- _PROBLEM STATEMENT_:
A verbatim copy of every record is required, and no pictures should be included.

- _RECORDED INFORMATION_:
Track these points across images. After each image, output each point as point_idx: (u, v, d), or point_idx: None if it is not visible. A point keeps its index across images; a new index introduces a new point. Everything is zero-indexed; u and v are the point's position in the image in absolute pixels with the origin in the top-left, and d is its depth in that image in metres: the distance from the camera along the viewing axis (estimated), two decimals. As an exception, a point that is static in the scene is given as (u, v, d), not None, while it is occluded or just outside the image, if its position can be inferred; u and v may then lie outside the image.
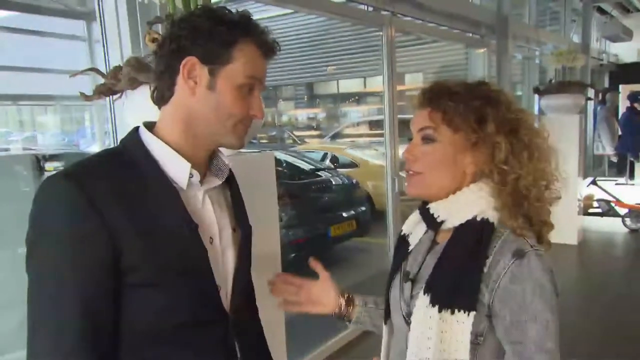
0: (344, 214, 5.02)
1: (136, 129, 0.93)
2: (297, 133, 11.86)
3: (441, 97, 0.97)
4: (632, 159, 8.12)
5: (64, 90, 3.59)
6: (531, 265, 0.88)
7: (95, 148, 4.15)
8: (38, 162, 3.30)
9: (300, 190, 4.94)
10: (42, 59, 3.36)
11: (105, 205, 0.80)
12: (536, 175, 0.94)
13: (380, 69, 3.63)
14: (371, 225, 5.28)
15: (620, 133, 8.10)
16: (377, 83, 10.88)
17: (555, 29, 7.83)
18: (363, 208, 5.29)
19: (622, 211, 5.94)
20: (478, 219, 0.94)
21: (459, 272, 0.90)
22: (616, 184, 7.93)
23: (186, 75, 0.87)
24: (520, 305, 0.87)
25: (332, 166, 6.45)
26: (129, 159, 0.88)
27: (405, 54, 8.77)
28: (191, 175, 0.89)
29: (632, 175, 8.36)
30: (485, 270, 0.89)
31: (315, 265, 1.21)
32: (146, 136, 0.91)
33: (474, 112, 0.94)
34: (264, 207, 1.65)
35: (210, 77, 0.87)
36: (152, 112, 1.17)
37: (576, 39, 7.65)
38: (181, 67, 0.86)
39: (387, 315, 1.08)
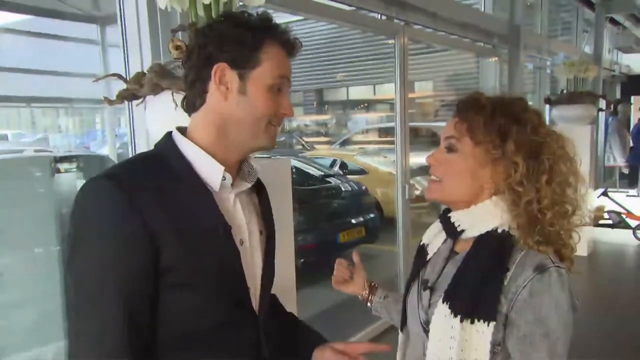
0: (353, 221, 5.04)
1: (169, 133, 0.96)
2: (306, 139, 11.89)
3: (469, 109, 1.00)
4: (643, 171, 8.06)
5: (75, 93, 3.65)
6: (551, 281, 0.90)
7: (105, 150, 4.20)
8: (52, 163, 3.35)
9: (310, 196, 4.97)
10: (54, 61, 3.41)
11: (146, 207, 0.82)
12: (554, 199, 0.94)
13: (391, 77, 3.66)
14: (380, 232, 5.29)
15: (632, 144, 8.06)
16: (386, 90, 10.92)
17: (567, 39, 7.83)
18: (372, 215, 5.30)
19: (633, 223, 5.91)
20: (499, 230, 0.96)
21: (479, 283, 0.92)
22: (627, 195, 7.88)
23: (218, 82, 0.90)
24: (536, 318, 0.89)
25: (341, 173, 6.47)
26: (164, 162, 0.91)
27: (416, 61, 8.80)
28: (224, 178, 0.92)
29: (642, 187, 8.31)
30: (506, 282, 0.91)
31: (355, 256, 1.33)
32: (180, 140, 0.93)
33: (497, 128, 0.96)
34: (280, 212, 1.67)
35: (240, 81, 0.90)
36: (173, 117, 1.20)
37: (588, 49, 7.64)
38: (212, 74, 0.89)
39: (404, 322, 1.10)
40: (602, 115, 7.97)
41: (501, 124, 0.95)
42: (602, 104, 6.22)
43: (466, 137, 0.98)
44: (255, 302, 0.97)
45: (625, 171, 8.76)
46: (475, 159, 0.97)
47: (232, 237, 0.91)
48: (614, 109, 8.29)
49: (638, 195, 8.06)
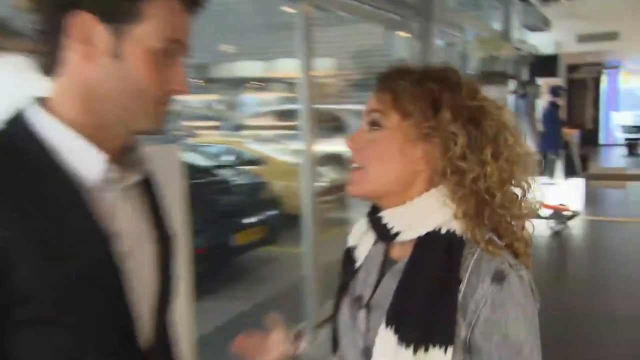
0: (250, 219, 5.00)
1: (21, 111, 0.80)
2: (187, 123, 11.54)
3: (393, 77, 0.95)
4: (553, 157, 8.86)
5: None
6: (512, 290, 0.87)
7: None
8: None
9: (195, 192, 4.80)
10: None
11: None
12: (502, 176, 0.90)
13: (288, 52, 3.62)
14: (281, 232, 5.30)
15: (541, 129, 8.84)
16: (283, 67, 10.90)
17: (477, 14, 8.36)
18: (272, 212, 5.31)
19: (546, 212, 6.34)
20: (443, 231, 0.90)
21: (429, 301, 0.86)
22: (541, 183, 8.59)
23: (79, 38, 0.76)
24: (505, 336, 0.86)
25: (233, 163, 6.39)
26: (15, 148, 0.76)
27: (316, 36, 8.86)
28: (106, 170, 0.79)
29: (552, 174, 9.14)
30: (460, 296, 0.86)
31: (273, 320, 1.14)
32: (37, 118, 0.78)
33: (427, 94, 0.91)
34: (170, 210, 1.57)
35: (113, 40, 0.76)
36: (21, 88, 1.06)
37: (497, 27, 8.23)
38: (70, 26, 0.75)
39: (336, 344, 1.04)
40: (511, 97, 8.63)
41: (432, 89, 0.91)
42: (512, 85, 6.72)
43: (391, 110, 0.93)
44: (144, 334, 0.85)
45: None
46: (404, 135, 0.92)
47: (112, 249, 0.78)
48: (523, 91, 9.02)
49: (548, 183, 8.87)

- _ANSWER TO THE PROBLEM_:
Track these points across images. After each image, output each point as point_idx: (u, v, d), or point_idx: None if it is not visible. A point keeps its index across images; a new index introduces a new point. Everything is zero-indexed; u and v are the point's position in the image in absolute pixels with the origin in the top-left, and d is its depth in that image in metres: the distance from the camera along the viewing axis (estimated), two decimals. As an exception, a point that is static in the scene is given as (u, v, d), not None, while it is occluded or just outside the image, if its position can be inferred; u and v may then lie outside the image.
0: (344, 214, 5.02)
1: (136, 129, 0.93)
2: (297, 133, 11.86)
3: (441, 97, 0.97)
4: (632, 159, 8.12)
5: (64, 90, 3.59)
6: (531, 265, 0.88)
7: (95, 148, 4.15)
8: (38, 162, 3.30)
9: (300, 190, 4.94)
10: (42, 59, 3.36)
11: (105, 205, 0.80)
12: (536, 175, 0.94)
13: (380, 69, 3.63)
14: (371, 225, 5.28)
15: (620, 133, 8.10)
16: (377, 83, 10.88)
17: (555, 29, 7.83)
18: (363, 208, 5.29)
19: (622, 211, 5.94)
20: (478, 219, 0.94)
21: (459, 272, 0.90)
22: (616, 184, 7.93)
23: (186, 75, 0.87)
24: (520, 305, 0.87)
25: (332, 166, 6.45)
26: (129, 159, 0.88)
27: (405, 54, 8.77)
28: (191, 175, 0.89)
29: (632, 175, 8.36)
30: (485, 270, 0.89)
31: (315, 265, 1.21)
32: (146, 136, 0.91)
33: (474, 112, 0.94)
34: (264, 207, 1.65)
35: (210, 77, 0.87)
36: (152, 112, 1.17)
37: (576, 39, 7.65)
38: (181, 67, 0.86)
39: (387, 315, 1.08)
0: (353, 221, 5.04)
1: (169, 133, 0.96)
2: (306, 139, 11.89)
3: (469, 109, 1.00)
4: (643, 171, 8.06)
5: (75, 93, 3.65)
6: (551, 281, 0.90)
7: (105, 150, 4.20)
8: (52, 163, 3.35)
9: (310, 196, 4.97)
10: (54, 61, 3.41)
11: (146, 207, 0.82)
12: (554, 199, 0.94)
13: (391, 77, 3.66)
14: (380, 232, 5.29)
15: (632, 144, 8.06)
16: (386, 90, 10.92)
17: (567, 39, 7.83)
18: (372, 215, 5.30)
19: (633, 223, 5.91)
20: (499, 230, 0.96)
21: (479, 283, 0.92)
22: (627, 195, 7.88)
23: (218, 82, 0.90)
24: (536, 318, 0.89)
25: (341, 173, 6.47)
26: (164, 162, 0.91)
27: (416, 61, 8.80)
28: (224, 178, 0.92)
29: (642, 187, 8.31)
30: (506, 282, 0.91)
31: (355, 256, 1.33)
32: (180, 140, 0.93)
33: (497, 128, 0.96)
34: (280, 212, 1.67)
35: (240, 81, 0.90)
36: (173, 117, 1.20)
37: (588, 49, 7.64)
38: (212, 74, 0.89)
39: (404, 322, 1.10)
40: (602, 115, 7.97)
41: (501, 124, 0.95)
42: (602, 104, 6.22)
43: (466, 137, 0.98)
44: (255, 302, 0.97)
45: (625, 171, 8.76)
46: (475, 159, 0.97)
47: (232, 237, 0.91)
48: (614, 109, 8.29)
49: (638, 195, 8.06)
0: (250, 219, 5.00)
1: (21, 111, 0.80)
2: (187, 123, 11.54)
3: (393, 77, 0.95)
4: (553, 157, 8.86)
5: None
6: (512, 290, 0.87)
7: None
8: None
9: (195, 192, 4.80)
10: None
11: None
12: (502, 176, 0.90)
13: (288, 52, 3.62)
14: (281, 232, 5.30)
15: (541, 129, 8.84)
16: (283, 67, 10.90)
17: (477, 14, 8.36)
18: (272, 212, 5.31)
19: (546, 212, 6.34)
20: (443, 231, 0.90)
21: (429, 301, 0.86)
22: (541, 183, 8.59)
23: (79, 38, 0.76)
24: (505, 336, 0.86)
25: (233, 163, 6.39)
26: (15, 148, 0.76)
27: (316, 36, 8.86)
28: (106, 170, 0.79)
29: (552, 174, 9.14)
30: (460, 296, 0.86)
31: (273, 320, 1.14)
32: (37, 118, 0.78)
33: (427, 94, 0.91)
34: (170, 210, 1.57)
35: (113, 40, 0.76)
36: (21, 88, 1.06)
37: (497, 27, 8.23)
38: (70, 26, 0.75)
39: (336, 344, 1.04)
40: (511, 97, 8.63)
41: (432, 89, 0.91)
42: (512, 85, 6.72)
43: (391, 110, 0.93)
44: (144, 334, 0.85)
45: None
46: (404, 135, 0.92)
47: (112, 249, 0.78)
48: (523, 91, 9.02)
49: (548, 183, 8.87)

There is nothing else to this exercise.